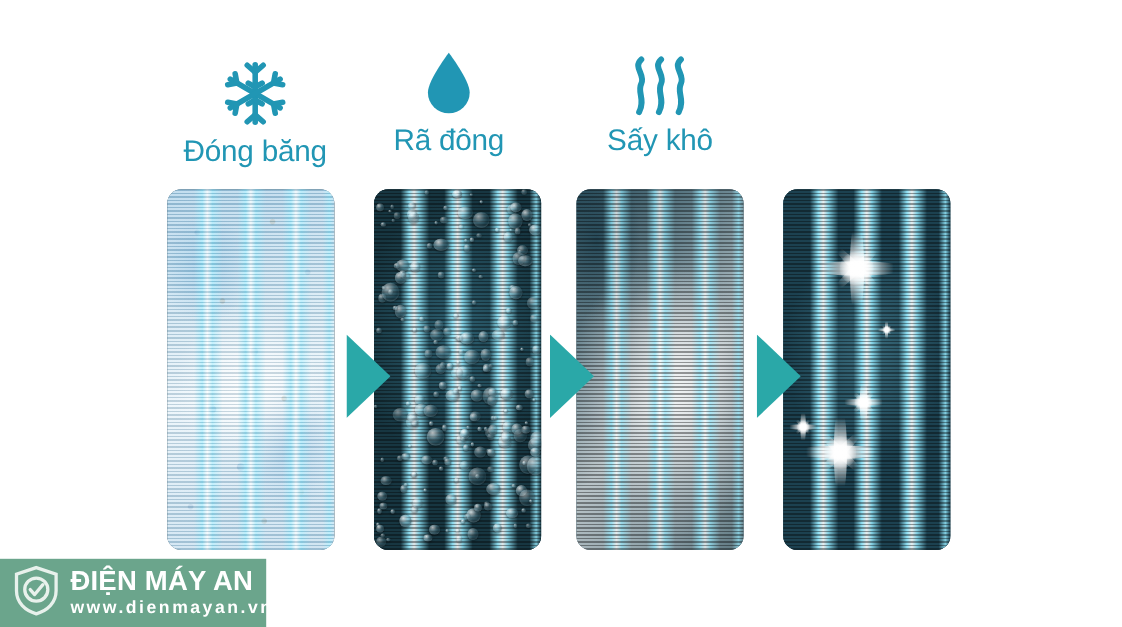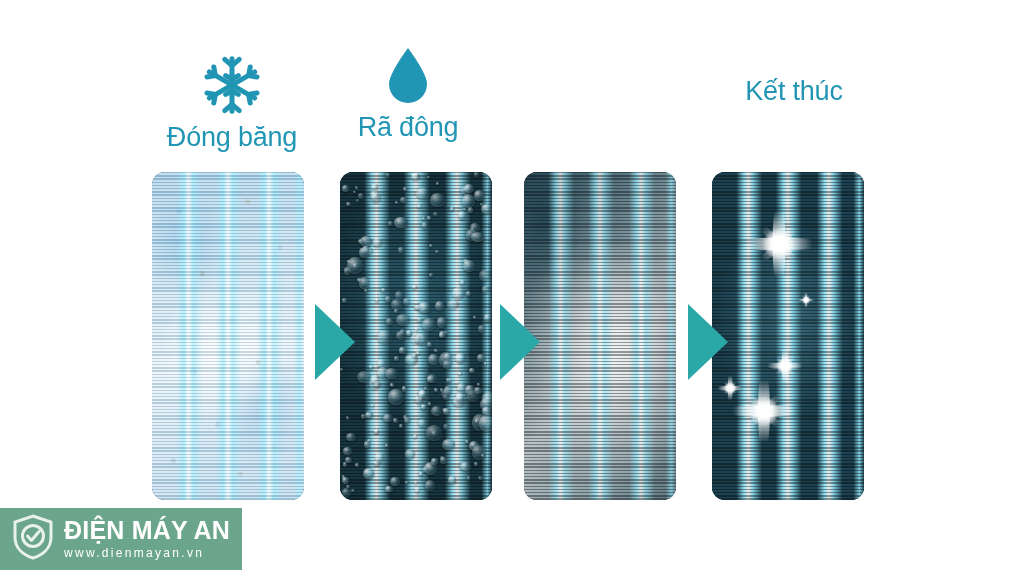--- a/index.html
+++ b/index.html
@@ -228,25 +228,26 @@
   #logo .logo-text { margin-left: 10px; }
   #logo .logo-name {
     font-size: 25px;
     font-weight: bold;
     color: #ffffff;
     line-height: 1.02;
     letter-spacing: 0.2px;
     white-space: nowrap;
   }
   #logo .logo-url {
-    font-size: 12px;
+    font-size: 16px;
     color: #ffffff;
     letter-spacing: 2.3px;
     margin-top: 2px;
     white-space: nowrap;
+    font-weight: bold;
   }
 </style>
 </head>
 <body>
 
 <div id="stage">
 
   <div class="step-head" id="head-1">
     <div class="step-icon">
       <svg width="62" height="62" viewBox="0 0 64 64" aria-hidden="true">
@@ -278,25 +279,33 @@
 
   <div class="step-head" id="head-2">
     <div class="step-icon">
       <svg width="46" height="60" viewBox="0 0 46 60" aria-hidden="true">
         <path d="M23 2 C23 2 4 27 4 38 a19 19 0 0 0 38 0 C42 27 23 2 23 2 Z" fill="#2196b4"></path>
       </svg>
     </div>
     <div class="step-label">Rã đông</div>
   </div>
 
-
-  <div class="step-head" id="head-4">
-
-    <div class="step-label">Kết thúc</div>
-  </div>
+  <div class="step-head" id="head-3">
+    <div class="step-icon">
+      <svg width="58" height="56" viewBox="0 0 58 56" aria-hidden="true">
+        <g stroke="#2196b4" stroke-width="5.4" fill="none" stroke-linecap="round">
+          <path d="M12 4 C4 11 16 18 12 26 C8 34 16 40 10 52"></path>
+          <path d="M30 4 C22 11 34 18 30 26 C26 34 34 40 28 52"></path>
+          <path d="M48 4 C40 11 52 18 48 26 C44 34 52 40 46 52"></path>
+        </g>
+      </svg>
+    </div>
+    <div class="step-label">Sấy khô</div>
+  </div>
+
 
   <div class="panel" id="panel-1">
     <div class="base"></div>
     <div class="speckle"></div>
     <div class="tubes"></div>
     <div class="fins fins-light"></div>
   </div>
 
   <div class="panel" id="panel-2">
     <div class="base"></div>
- - - - -
§ PROBLEM TO SOLVE
No picture should be included when the data are set down again exactly.

§ RESULT OF THIS TASK
--- a/index.html
+++ b/index.html
@@ -228,25 +228,26 @@
   #logo .logo-text { margin-left: 10px; }
   #logo .logo-name {
     font-size: 25px;
     font-weight: bold;
     color: #ffffff;
     line-height: 1.02;
     letter-spacing: 0.2px;
     white-space: nowrap;
   }
   #logo .logo-url {
-    font-size: 12px;
+    font-size: 16px;
     color: #ffffff;
     letter-spacing: 2.3px;
     margin-top: 2px;
     white-space: nowrap;
+    font-weight: bold;
   }
 </style>
 </head>
 <body>
 
 <div id="stage">
 
   <div class="step-head" id="head-1">
     <div class="step-icon">
       <svg width="62" height="62" viewBox="0 0 64 64" aria-hidden="true">
@@ -278,25 +279,33 @@
 
   <div class="step-head" id="head-2">
     <div class="step-icon">
       <svg width="46" height="60" viewBox="0 0 46 60" aria-hidden="true">
         <path d="M23 2 C23 2 4 27 4 38 a19 19 0 0 0 38 0 C42 27 23 2 23 2 Z" fill="#2196b4"></path>
       </svg>
     </div>
     <div class="step-label">Rã đông</div>
   </div>
 
-
-  <div class="step-head" id="head-4">
-
-    <div class="step-label">Kết thúc</div>
-  </div>
+  <div class="step-head" id="head-3">
+    <div class="step-icon">
+      <svg width="58" height="56" viewBox="0 0 58 56" aria-hidden="true">
+        <g stroke="#2196b4" stroke-width="5.4" fill="none" stroke-linecap="round">
+          <path d="M12 4 C4 11 16 18 12 26 C8 34 16 40 10 52"></path>
+          <path d="M30 4 C22 11 34 18 30 26 C26 34 34 40 28 52"></path>
+          <path d="M48 4 C40 11 52 18 48 26 C44 34 52 40 46 52"></path>
+        </g>
+      </svg>
+    </div>
+    <div class="step-label">Sấy khô</div>
+  </div>
+
 
   <div class="panel" id="panel-1">
     <div class="base"></div>
     <div class="speckle"></div>
     <div class="tubes"></div>
     <div class="fins fins-light"></div>
   </div>
 
   <div class="panel" id="panel-2">
     <div class="base"></div>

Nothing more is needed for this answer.